Recorded information below:

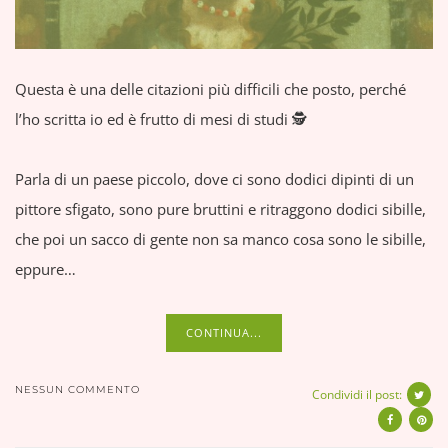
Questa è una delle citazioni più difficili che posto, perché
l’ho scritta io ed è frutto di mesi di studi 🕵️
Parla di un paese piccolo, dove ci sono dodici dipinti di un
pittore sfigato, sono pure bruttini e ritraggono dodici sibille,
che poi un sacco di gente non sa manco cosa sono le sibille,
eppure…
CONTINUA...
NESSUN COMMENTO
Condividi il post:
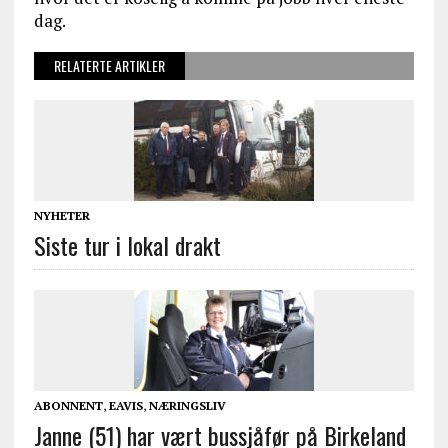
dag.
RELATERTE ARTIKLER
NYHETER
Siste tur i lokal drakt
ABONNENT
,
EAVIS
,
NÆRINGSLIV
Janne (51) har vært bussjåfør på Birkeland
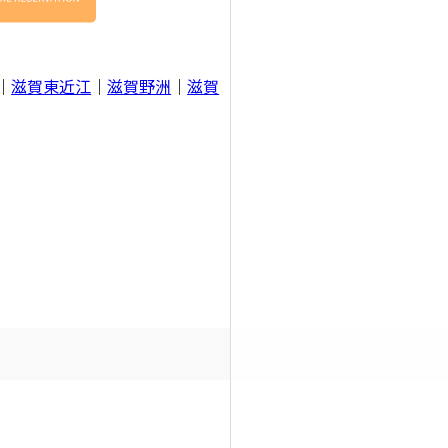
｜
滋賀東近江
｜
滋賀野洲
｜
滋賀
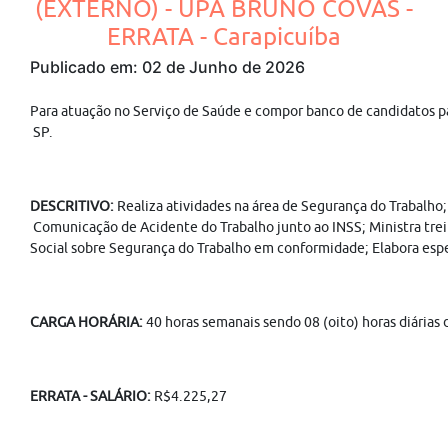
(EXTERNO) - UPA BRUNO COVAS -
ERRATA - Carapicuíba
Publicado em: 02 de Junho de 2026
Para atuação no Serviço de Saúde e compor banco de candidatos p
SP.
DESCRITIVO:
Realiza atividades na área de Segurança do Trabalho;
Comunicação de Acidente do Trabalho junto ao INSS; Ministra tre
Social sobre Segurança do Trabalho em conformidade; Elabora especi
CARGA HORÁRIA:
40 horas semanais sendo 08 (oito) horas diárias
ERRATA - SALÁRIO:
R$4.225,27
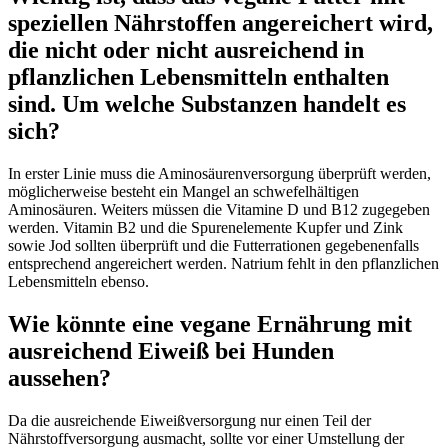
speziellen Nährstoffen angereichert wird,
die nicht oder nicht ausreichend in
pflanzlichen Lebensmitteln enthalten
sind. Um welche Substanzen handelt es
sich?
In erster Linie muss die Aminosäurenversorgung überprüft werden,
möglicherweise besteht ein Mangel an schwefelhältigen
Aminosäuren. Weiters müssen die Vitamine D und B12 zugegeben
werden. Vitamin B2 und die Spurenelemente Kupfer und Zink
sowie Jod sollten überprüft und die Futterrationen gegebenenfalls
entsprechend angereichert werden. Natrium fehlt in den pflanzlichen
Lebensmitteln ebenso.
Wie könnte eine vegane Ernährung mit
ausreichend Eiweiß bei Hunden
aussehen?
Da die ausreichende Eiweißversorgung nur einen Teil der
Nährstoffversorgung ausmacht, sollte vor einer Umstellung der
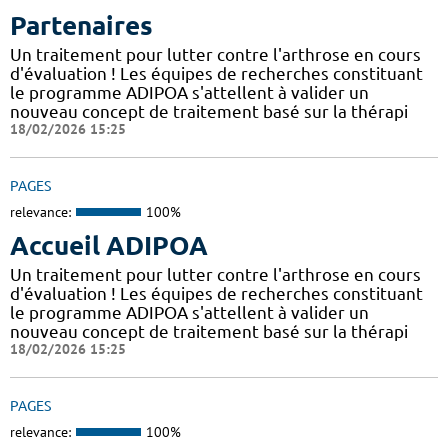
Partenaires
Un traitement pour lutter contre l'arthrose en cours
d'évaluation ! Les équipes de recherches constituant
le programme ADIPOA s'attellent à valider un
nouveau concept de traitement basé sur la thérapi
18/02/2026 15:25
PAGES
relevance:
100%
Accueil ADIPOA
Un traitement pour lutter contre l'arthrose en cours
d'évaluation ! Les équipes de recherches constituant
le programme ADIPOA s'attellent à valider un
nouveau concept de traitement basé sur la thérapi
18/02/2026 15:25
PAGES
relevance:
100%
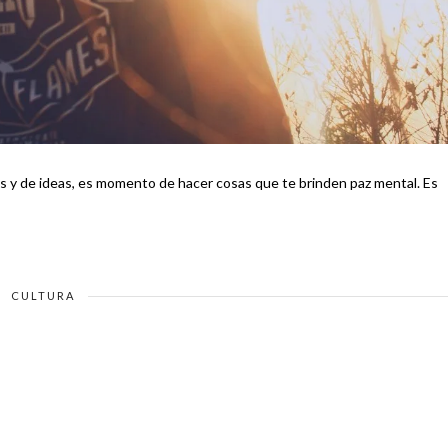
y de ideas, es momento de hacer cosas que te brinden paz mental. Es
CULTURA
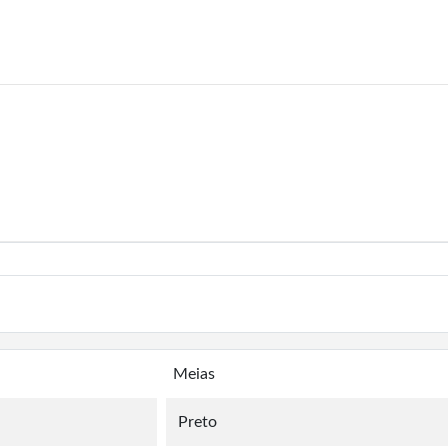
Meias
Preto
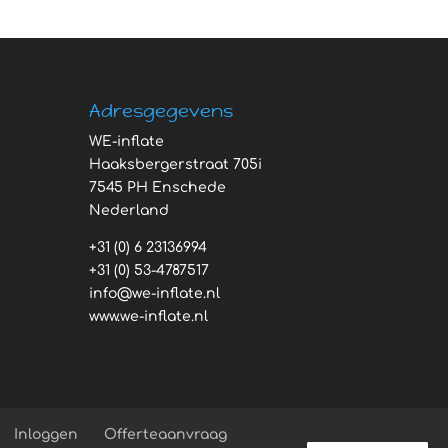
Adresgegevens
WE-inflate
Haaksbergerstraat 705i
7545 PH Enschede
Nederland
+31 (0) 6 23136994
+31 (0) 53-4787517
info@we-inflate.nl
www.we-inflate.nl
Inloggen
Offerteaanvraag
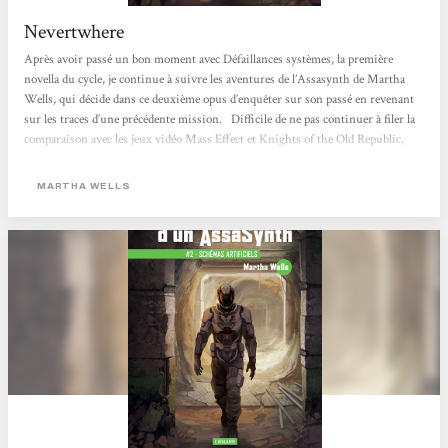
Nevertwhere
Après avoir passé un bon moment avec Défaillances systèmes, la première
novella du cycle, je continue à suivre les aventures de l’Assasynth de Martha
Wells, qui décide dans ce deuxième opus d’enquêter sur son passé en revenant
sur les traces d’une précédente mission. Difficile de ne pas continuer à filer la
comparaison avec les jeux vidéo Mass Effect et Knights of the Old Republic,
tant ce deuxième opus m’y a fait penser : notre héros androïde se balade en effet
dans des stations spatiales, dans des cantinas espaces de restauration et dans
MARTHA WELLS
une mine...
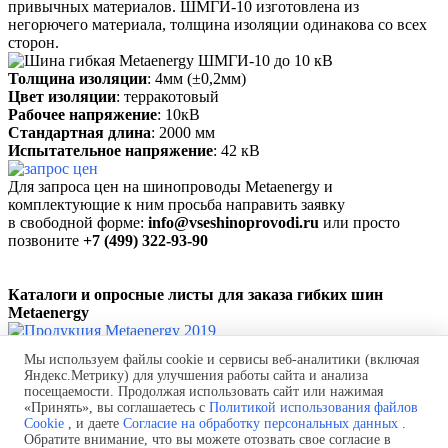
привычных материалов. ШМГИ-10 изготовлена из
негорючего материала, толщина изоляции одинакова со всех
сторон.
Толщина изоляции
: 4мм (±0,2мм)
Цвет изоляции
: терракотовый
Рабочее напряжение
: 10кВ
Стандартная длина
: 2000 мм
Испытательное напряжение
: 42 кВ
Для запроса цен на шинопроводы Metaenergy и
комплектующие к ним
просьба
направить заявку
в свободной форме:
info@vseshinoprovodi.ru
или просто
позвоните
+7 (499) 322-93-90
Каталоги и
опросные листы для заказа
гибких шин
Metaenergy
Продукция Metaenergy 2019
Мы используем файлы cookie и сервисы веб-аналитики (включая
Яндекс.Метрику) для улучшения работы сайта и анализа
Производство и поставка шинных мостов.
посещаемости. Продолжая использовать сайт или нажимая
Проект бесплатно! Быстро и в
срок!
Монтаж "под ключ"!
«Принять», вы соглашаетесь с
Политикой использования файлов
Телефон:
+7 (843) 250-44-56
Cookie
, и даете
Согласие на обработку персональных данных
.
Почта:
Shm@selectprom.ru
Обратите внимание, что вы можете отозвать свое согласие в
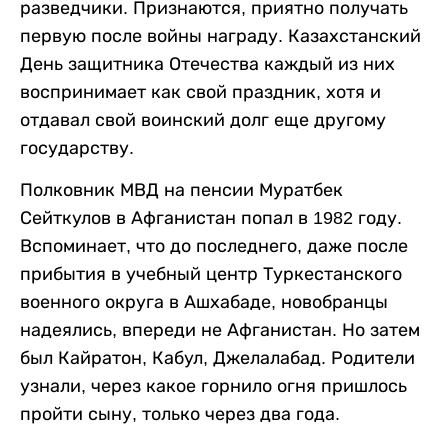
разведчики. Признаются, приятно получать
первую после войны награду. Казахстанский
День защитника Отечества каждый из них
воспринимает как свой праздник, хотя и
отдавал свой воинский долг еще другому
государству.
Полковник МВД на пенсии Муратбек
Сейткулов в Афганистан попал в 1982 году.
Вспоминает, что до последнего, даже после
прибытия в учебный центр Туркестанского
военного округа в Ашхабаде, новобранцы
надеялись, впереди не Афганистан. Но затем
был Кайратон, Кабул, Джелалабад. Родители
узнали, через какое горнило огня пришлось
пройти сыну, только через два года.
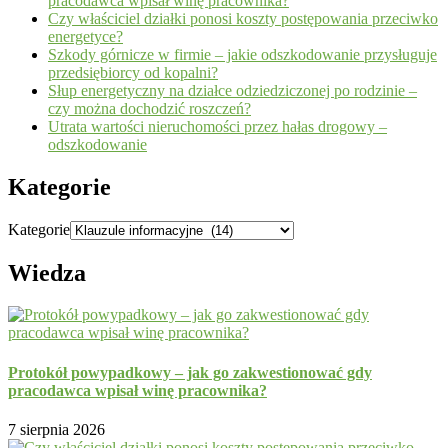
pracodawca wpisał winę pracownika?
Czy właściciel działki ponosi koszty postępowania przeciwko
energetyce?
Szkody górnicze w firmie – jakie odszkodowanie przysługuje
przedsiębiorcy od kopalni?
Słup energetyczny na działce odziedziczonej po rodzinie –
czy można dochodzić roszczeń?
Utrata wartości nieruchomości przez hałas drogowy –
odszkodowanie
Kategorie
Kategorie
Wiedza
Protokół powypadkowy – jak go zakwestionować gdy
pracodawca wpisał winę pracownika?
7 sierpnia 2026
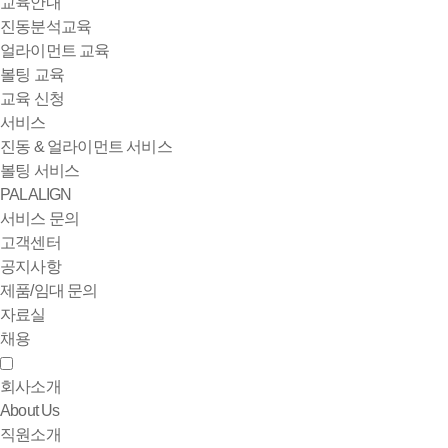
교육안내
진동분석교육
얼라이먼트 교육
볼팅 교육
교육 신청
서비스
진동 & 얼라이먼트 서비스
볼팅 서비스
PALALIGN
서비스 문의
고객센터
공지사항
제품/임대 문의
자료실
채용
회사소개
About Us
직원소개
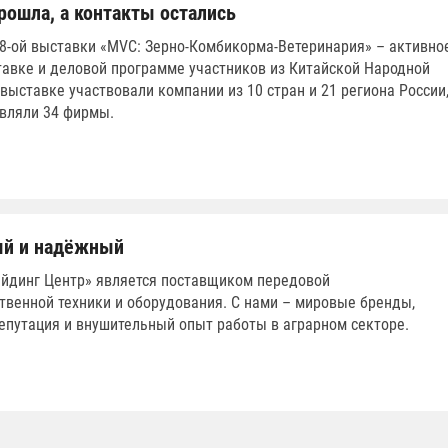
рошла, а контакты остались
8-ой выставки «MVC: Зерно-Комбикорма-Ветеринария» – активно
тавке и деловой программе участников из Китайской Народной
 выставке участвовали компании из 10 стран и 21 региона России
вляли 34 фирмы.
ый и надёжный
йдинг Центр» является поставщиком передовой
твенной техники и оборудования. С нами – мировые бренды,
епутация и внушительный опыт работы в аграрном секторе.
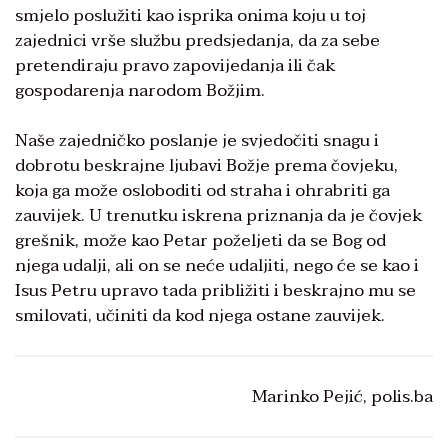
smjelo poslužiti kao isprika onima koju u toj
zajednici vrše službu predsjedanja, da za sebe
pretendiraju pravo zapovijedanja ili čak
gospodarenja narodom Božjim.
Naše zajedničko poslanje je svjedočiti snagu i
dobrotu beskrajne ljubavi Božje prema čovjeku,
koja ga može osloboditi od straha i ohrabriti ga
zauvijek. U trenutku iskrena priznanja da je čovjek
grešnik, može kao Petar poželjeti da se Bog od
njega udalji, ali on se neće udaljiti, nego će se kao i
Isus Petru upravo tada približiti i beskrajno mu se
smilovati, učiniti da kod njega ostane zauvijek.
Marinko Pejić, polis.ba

End of Recorded information.

**Work task:**
Retype the data exactly; images stay out.

**Answer:**
Questa è una delle citazioni più difficili che posto, perché
l’ho scritta io ed è frutto di mesi di studi 🕵️
Parla di un paese piccolo, dove ci sono dodici dipinti di un
pittore sfigato, sono pure bruttini e ritraggono dodici sibille,
che poi un sacco di gente non sa manco cosa sono le sibille,
eppure…
CONTINUA...
NESSUN COMMENTO
Condividi il post:
dag.
RELATERTE ARTIKLER
NYHETER
Siste tur i lokal drakt
ABONNENT
,
EAVIS
,
NÆRINGSLIV
Janne (51) har vært bussjåfør på Birkeland
｜
滋賀東近江
｜
滋賀野洲
｜
滋賀
(EXTERNO) - UPA BRUNO COVAS -
ERRATA - Carapicuíba
Publicado em: 02 de Junho de 2026
Para atuação no Serviço de Saúde e compor banco de candidatos p
SP.
DESCRITIVO:
Realiza atividades na área de Segurança do Trabalho;
Comunicação de Acidente do Trabalho junto ao INSS; Ministra tre
Social sobre Segurança do Trabalho em conformidade; Elabora especi
CARGA HORÁRIA:
40 horas semanais sendo 08 (oito) horas diárias
ERRATA - SALÁRIO:
R$4.225,27
speziellen Nährstoffen angereichert wird,
die nicht oder nicht ausreichend in
pflanzlichen Lebensmitteln enthalten
sind. Um welche Substanzen handelt es
sich?
In erster Linie muss die Aminosäurenversorgung überprüft werden,
möglicherweise besteht ein Mangel an schwefelhältigen
Aminosäuren. Weiters müssen die Vitamine D und B12 zugegeben
werden. Vitamin B2 und die Spurenelemente Kupfer und Zink
sowie Jod sollten überprüft und die Futterrationen gegebenenfalls
entsprechend angereichert werden. Natrium fehlt in den pflanzlichen
Lebensmitteln ebenso.
Wie könnte eine vegane Ernährung mit
ausreichend Eiweiß bei Hunden
aussehen?
Da die ausreichende Eiweißversorgung nur einen Teil der
Nährstoffversorgung ausmacht, sollte vor einer Umstellung der
Partenaires
Un traitement pour lutter contre l'arthrose en cours
d'évaluation ! Les équipes de recherches constituant
le programme ADIPOA s'attellent à valider un
nouveau concept de traitement basé sur la thérapi
18/02/2026 15:25
PAGES
relevance:
100%
Accueil ADIPOA
Un traitement pour lutter contre l'arthrose en cours
d'évaluation ! Les équipes de recherches constituant
le programme ADIPOA s'attellent à valider un
nouveau concept de traitement basé sur la thérapi
18/02/2026 15:25
PAGES
relevance:
100%
y de ideas, es momento de hacer cosas que te brinden paz mental. Es
CULTURA
Meias
Preto
Adresgegevens
WE-inflate
Haaksbergerstraat 705i
7545 PH Enschede
Nederland
+31 (0) 6 23136994
+31 (0) 53-4787517
info@we-inflate.nl
www.we-inflate.nl
Inloggen
Offerteaanvraag
Nevertwhere
Après avoir passé un bon moment avec Défaillances systèmes, la première
novella du cycle, je continue à suivre les aventures de l’Assasynth de Martha
Wells, qui décide dans ce deuxième opus d’enquêter sur son passé en revenant
sur les traces d’une précédente mission. Difficile de ne pas continuer à filer la
comparaison avec les jeux vidéo Mass Effect et Knights of the Old Republic,
tant ce deuxième opus m’y a fait penser : notre héros androïde se balade en effet
dans des stations spatiales, dans des cantinas espaces de restauration et dans
MARTHA WELLS
une mine...
привычных материалов. ШМГИ-10 изготовлена из
негорючего материала, толщина изоляции одинакова со всех
сторон.
Толщина изоляции
: 4мм (±0,2мм)
Цвет изоляции
: терракотовый
Рабочее напряжение
: 10кВ
Стандартная длина
: 2000 мм
Испытательное напряжение
: 42 кВ
Для запроса цен на шинопроводы Metaenergy и
комплектующие к ним
просьба
направить заявку
в свободной форме:
info@vseshinoprovodi.ru
или просто
позвоните
+7 (499) 322-93-90
Каталоги и
опросные листы для заказа
гибких шин
Metaenergy
Продукция Metaenergy 2019
Мы используем файлы cookie и сервисы веб-аналитики (включая
Яндекс.Метрику) для улучшения работы сайта и анализа
Производство и поставка шинных мостов.
посещаемости. Продолжая использовать сайт или нажимая
Проект бесплатно! Быстро и в
срок!
Монтаж "под ключ"!
«Принять», вы соглашаетесь с
Политикой использования файлов
Телефон:
+7 (843) 250-44-56
Cookie
, и даете
Согласие на обработку персональных данных
.
Почта:
Shm@selectprom.ru
Обратите внимание, что вы можете отозвать свое согласие в
разведчики. Признаются, приятно получать
первую после войны награду. Казахстанский
День защитника Отечества каждый из них
воспринимает как свой праздник, хотя и
отдавал свой воинский долг еще другому
государству.
Полковник МВД на пенсии Муратбек
Сейткулов в Афганистан попал в 1982 году.
Вспоминает, что до последнего, даже после
прибытия в учебный центр Туркестанского
военного округа в Ашхабаде, новобранцы
надеялись, впереди не Афганистан. Но затем
был Кайратон, Кабул, Джелалабад. Родители
узнали, через какое горнило огня пришлось
пройти сыну, только через два года.
pracodawca wpisał winę pracownika?
Czy właściciel działki ponosi koszty postępowania przeciwko
energetyce?
Szkody górnicze w firmie – jakie odszkodowanie przysługuje
przedsiębiorcy od kopalni?
Słup energetyczny na działce odziedziczonej po rodzinie –
czy można dochodzić roszczeń?
Utrata wartości nieruchomości przez hałas drogowy –
odszkodowanie
Kategorie
Kategorie
Wiedza
Protokół powypadkowy – jak go zakwestionować gdy
pracodawca wpisał winę pracownika?
7 sierpnia 2026
교육안내
진동분석교육
얼라이먼트 교육
볼팅 교육
교육 신청
서비스
진동 & 얼라이먼트 서비스
볼팅 서비스
PALALIGN
서비스 문의
고객센터
공지사항
제품/임대 문의
자료실
채용
회사소개
About Us
직원소개
рошла, а контакты остались
8-ой выставки «MVC: Зерно-Комбикорма-Ветеринария» – активно
тавке и деловой программе участников из Китайской Народной
 выставке участвовали компании из 10 стран и 21 региона России
вляли 34 фирмы.
ый и надёжный
йдинг Центр» является поставщиком передовой
твенной техники и оборудования. С нами – мировые бренды,
епутация и внушительный опыт работы в аграрном секторе.
smjelo poslužiti kao isprika onima koju u toj
zajednici vrše službu predsjedanja, da za sebe
pretendiraju pravo zapovijedanja ili čak
gospodarenja narodom Božjim.
Naše zajedničko poslanje je svjedočiti snagu i
dobrotu beskrajne ljubavi Božje prema čovjeku,
koja ga može osloboditi od straha i ohrabriti ga
zauvijek. U trenutku iskrena priznanja da je čovjek
grešnik, može kao Petar poželjeti da se Bog od
njega udalji, ali on se neće udaljiti, nego će se kao i
Isus Petru upravo tada približiti i beskrajno mu se
smilovati, učiniti da kod njega ostane zauvijek.
Marinko Pejić, polis.ba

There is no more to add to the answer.